- Te zawody, które się dzisiaj odbywają są szczebla okręgowego. Takich okręgów mamy w naszym kraju 49. Tutaj odbywają się jedne z tych 49 zawodów w strzeleniach myśliwskich.
Na zawodników czekało 6 konkurencji.
- Sześciobój myśliwski polega na tym, że myśliwi strzelają do tarczy sarny, kozła, lisa, dzika w przebiegu, zająca w przebiegu, a tutaj za mną odbywają się tzw. „przeloty” no i ostatnia konkurencja to oś myśliwska, czyli trap, która jednocześnie jest dyscypliną olimpijską.
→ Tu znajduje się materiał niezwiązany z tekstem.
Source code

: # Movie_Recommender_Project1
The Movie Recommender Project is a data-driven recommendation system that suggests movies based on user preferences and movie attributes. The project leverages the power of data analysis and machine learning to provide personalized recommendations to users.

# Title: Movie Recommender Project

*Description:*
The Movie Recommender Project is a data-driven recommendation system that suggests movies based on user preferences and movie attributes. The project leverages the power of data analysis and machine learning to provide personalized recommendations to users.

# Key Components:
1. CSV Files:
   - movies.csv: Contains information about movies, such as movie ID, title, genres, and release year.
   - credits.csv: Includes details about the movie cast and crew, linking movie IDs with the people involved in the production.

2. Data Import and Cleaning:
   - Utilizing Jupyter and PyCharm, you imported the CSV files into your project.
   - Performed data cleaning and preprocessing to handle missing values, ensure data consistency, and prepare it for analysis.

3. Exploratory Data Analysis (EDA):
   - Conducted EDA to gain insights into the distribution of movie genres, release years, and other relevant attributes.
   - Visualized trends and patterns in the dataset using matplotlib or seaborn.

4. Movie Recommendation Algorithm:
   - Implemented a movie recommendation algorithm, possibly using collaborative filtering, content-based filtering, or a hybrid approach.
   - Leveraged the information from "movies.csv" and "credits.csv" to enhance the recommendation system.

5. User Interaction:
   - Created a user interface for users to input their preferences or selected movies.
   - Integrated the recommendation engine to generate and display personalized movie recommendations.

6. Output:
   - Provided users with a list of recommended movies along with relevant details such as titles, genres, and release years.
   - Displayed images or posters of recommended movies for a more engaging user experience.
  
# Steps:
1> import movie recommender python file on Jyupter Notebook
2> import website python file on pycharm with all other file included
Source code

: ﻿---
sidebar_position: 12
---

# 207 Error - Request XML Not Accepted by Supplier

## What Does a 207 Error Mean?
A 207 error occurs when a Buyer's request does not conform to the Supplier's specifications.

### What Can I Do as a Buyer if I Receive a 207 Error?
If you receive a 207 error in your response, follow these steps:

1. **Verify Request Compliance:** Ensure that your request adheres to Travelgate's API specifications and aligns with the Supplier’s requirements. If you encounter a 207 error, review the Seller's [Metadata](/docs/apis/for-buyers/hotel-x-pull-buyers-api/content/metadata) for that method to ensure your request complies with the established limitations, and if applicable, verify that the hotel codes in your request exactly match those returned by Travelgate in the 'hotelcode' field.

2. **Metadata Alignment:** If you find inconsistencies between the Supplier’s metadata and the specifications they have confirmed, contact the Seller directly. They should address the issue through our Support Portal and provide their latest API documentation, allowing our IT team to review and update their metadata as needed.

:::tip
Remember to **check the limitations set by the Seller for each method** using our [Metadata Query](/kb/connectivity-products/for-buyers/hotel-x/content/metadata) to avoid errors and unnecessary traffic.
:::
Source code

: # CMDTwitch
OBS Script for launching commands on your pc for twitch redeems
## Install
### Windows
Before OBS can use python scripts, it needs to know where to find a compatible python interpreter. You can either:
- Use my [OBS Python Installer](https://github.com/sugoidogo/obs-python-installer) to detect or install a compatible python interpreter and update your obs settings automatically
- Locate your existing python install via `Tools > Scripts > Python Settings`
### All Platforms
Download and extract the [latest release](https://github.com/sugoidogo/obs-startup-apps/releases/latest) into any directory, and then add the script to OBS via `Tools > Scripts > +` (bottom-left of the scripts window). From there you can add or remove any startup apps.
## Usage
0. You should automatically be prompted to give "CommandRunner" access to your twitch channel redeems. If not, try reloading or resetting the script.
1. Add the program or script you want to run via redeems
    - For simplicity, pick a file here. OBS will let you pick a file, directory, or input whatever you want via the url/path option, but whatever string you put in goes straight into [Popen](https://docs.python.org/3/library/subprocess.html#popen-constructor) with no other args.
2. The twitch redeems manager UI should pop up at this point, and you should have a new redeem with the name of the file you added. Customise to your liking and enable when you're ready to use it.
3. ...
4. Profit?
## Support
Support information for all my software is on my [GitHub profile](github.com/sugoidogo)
Aby brać udział w zawodach - należy jak najwięcej trenować. Takie spotkania kół łowieckich to doskonała okazja, by ćwiczyć umiejętności. Reprezentanci z Gromnika podkreślali, że ubiegły rok był ciężki, bo pandemia nie sprzyjała organizacji wydarzeń. Okręgowe Mistrzostwa cieszyły zatem podwójnie.
Jak mówił sędzia główny zawodów Ryszard Cierpich - takie spotkania to nie tylko okazja do treningu i zmagań międzydrużynowych, ale i próba odczarowania myślistwa, które wciąż kojarzy się głównie z zabijaniem zwierząt.
Podczas zawodów swoją obecność zaznaczyły diany - czyli kobiety myśliwe, które coraz chętniej wkraczają w świat łowiectwa. Zmagania w sześcioboju to nie tylko wybór krajowej reprezentacji. Strzelcy zostali nagrodzeni m.in. finansowo. Do najlepszych trafił Puchar Burmistrza Miasta i Gminy Żabno Marty Herduś.